For the first time since its founding, the Knesset is officially marking Yiddish Language and Culture Day on Tuesday. A Yiddish-Hebrew Knesset lexicon was released for the occasion.
The date for the parliamentary nod to Yiddish, a language once spoken by more than 12 million Jews, was selected to mark 150 years since the birth of the Yiddish author Shalom Aleichem. This past week was also the 20th anniversary of the founding of Yiddishshpiel, Tel Aviv's all-Yiddish theater.
The day's events include a joint meeting of the Knesset's Absorption, Immigration and Diaspora Committee and the Education and Culture Committee to discuss Yiddish culture.
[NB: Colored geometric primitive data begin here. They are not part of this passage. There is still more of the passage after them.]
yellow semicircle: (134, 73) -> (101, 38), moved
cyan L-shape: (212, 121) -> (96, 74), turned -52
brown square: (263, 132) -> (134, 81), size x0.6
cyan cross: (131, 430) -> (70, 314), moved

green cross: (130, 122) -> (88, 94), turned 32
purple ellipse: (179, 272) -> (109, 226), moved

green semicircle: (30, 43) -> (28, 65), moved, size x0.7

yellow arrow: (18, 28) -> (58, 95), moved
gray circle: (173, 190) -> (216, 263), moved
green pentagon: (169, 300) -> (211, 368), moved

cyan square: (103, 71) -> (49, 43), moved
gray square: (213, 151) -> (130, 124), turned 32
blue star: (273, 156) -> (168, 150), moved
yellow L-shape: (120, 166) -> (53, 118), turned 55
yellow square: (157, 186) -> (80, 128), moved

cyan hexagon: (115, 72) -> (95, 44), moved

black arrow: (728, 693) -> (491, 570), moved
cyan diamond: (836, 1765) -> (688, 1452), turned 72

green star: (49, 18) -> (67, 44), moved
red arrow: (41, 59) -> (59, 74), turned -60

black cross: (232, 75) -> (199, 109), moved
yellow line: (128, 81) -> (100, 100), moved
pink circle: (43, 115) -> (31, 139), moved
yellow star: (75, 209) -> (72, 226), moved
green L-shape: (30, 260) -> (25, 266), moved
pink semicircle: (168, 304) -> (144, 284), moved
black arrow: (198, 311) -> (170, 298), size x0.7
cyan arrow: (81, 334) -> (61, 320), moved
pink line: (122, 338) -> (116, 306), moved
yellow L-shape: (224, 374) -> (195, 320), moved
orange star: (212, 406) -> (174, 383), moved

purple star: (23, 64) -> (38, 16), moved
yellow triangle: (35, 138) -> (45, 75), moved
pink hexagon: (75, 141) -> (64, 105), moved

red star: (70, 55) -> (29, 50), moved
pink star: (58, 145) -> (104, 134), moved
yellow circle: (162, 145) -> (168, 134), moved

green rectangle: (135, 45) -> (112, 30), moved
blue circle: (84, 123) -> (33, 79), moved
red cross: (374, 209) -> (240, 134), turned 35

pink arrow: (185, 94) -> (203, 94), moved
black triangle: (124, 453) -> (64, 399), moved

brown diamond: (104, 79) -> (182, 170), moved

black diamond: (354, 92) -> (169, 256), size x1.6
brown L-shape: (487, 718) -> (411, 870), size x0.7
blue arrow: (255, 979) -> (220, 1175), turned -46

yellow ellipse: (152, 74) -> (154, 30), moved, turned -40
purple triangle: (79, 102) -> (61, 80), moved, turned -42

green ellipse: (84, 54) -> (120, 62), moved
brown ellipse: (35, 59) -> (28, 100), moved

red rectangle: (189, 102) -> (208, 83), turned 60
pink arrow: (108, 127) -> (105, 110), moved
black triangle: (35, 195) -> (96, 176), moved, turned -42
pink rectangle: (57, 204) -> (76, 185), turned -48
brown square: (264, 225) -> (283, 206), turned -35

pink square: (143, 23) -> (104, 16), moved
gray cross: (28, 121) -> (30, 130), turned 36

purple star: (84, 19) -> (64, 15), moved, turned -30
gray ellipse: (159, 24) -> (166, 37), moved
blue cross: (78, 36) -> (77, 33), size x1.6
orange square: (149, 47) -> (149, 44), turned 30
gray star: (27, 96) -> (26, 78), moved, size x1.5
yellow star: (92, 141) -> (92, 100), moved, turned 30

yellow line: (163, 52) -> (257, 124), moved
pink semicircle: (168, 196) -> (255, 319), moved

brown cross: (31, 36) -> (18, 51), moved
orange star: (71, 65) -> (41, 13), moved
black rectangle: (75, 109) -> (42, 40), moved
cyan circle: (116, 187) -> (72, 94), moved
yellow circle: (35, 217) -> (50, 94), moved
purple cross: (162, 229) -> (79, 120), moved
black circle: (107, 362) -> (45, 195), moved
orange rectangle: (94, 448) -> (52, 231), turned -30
The Knesset is also holding a special session to discuss the place of Yiddish in modern Israeli society. Foreign Minister Avigdor Lieberman and Deputy Minister of Pensioners Affairs Leah Ness are delivering the main speeches of the session.
Ahead of the unique Knesset session, a lexicon of the Yiddish translations of several key phrases often used by Israeli parliamentarians was distributed to all Knesset members. A few key phrases from the lexicon that veteran MKs may find useful include:
Ich hob eich nisht geshtert, toshter nisht mir! - "I didn't interrupt you, don't interrupt me!"
Ich ruf eich tzum seder dus ershte mol.... - "I am calling you to order for the first time...."
Ordners, derveitert im fun zal! - "Ushers, remove him from the hall!"
Vehr siz far, zol veilen 'far'. Vehr siz keigen, zol veilen 'keigen'. - "Whoever is in favor, vote 'in favor'. Whoever is opposed, vote 'opposed'."
In the Knesset auditorium, members of the Yiddishshpiel theater troupe are performing songs and selected scenes from the Yiddish theater and from Jewish tradition. Throughout the day, the Knesset halls will host an exhibition from the Shalom Aleichem House, which is dedicated to preserving the author's legacy.
More than 450 people were invited to take part in the Knesset festivities and events.
Behind the cultural initiative stands Knesset Member Lia Shemtov (Israel Beiteinu), chairperson of the Knesset Immigration, Absorption and Diaspora Committee, who grew up speaking Yiddish in her family home in the Ukraine.
"This language represents for me the language, culture and history of the Jews of Europe," Shemtov said. "Yiddish is a rich, pungent, humorous, sweet and indulgent language. ...Yiddish, for me, is mein mameloshen, mein tateloshen, mein bubbeloshen und mein zeydeloshen ('my mother tongue, my father tongue, my grandmother tongue and my grandfather tongue')."
The two parties with the most Yiddish speakers, Shemtov said, are Yisrael Beiteinu and the Ashkenazi hareidi-religious United Torah Judaism party. Three Yisrael Beiteinu MKs - Shemtov, Avigdor Lieberman and David Rotem - speak Yiddish, as do all five MKs from UTJ. Other MKs who list Yiddish as an additional language on their official Knesset webpages are Avishai Braverman (Labor), Shai Hermesh (Kadima) and Yaakov "Ketzaleh" Katz (National Union).